Bloco de texto >>

· · · · · · ·

Essa é a grande questão. Porque esse vídeo que eu gravei aqui foi feito em janeiro deste ano. Esse vídeo não foi colocado num grande portal, ele foi colocado num portal pequeno, modesto. Depois disso, eu coloquei vários outros vídeos no ar. Alguém pinçou esse vídeo e passou para pessoas conservadoras, de outras dioceses, movimentos conservadores. Alguém fez isso. E daí virou uma “bola de neve”. Alguém fez isso de má fé.

O senhor suspeita de alguém?

Eu tenho. Não é uma pessoa próxima a mim, graças a Deus. É alguém do clero, que pode ter feito isso intencionalmente.

O que esse vídeo tem que causou toda essa celeuma?

Nada que não seja óbvio e mesmo que não seja para muitas pessoas, são reflexões somente. O que o bispo me chamou, não só a questão da homossexualidade, mas do adultério. Porque eu falo claramente no vídeo que uma pessoa que for casada e tiver uma relação extraconjugal com outra pessoa, mas o seu cônjuge souber e tiver o consentimento, isso não é uma traição, isso não é infidelidade. Eu estou citando, na verdade, a Regina Navarro Lins. Se você ler o livro A cama na varanda, ela tem uma frase fantástica, eu acho. Ela diz assim, "um casal que vai a uma casa de swing e volta para casa junto é um casal extremamente fiel". A maior prova de fidelidade de um casal é essa. O casal sabe distinguir muito bem prazer sexual e compromisso, cumplicidade, companheirismo. E não é só na área sexual. Um casal pode trair o outro de outras formas. Por exemplo, se eu fosse casado e tivesse um dinheiro no banco junto com a minha esposa e emprestasse boa parte do nosso dinheiro para uma pessoa sem que ela consinta, eu estou sendo infiel com a minha esposa.

O senhor diz que não é infidelidade, mas é pecado na visão da Igreja?

· · · · · · ·

Desafio >> Cite literalmente o trecho da entrevista que vai de "Eu tenho. Não" até "toda essa celeuma?". Os registros não são necessários aqui.

Dados registrados >>
· · · · · · ·

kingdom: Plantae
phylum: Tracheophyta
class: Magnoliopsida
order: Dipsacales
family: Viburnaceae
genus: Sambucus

· · · · · · ·

Resposta da tarefa >>
Eu tenho. Não é uma pessoa próxima a mim, graças a Deus. É alguém do clero, que pode ter feito isso intencionalmente.

O que esse vídeo tem que causou toda essa celeuma?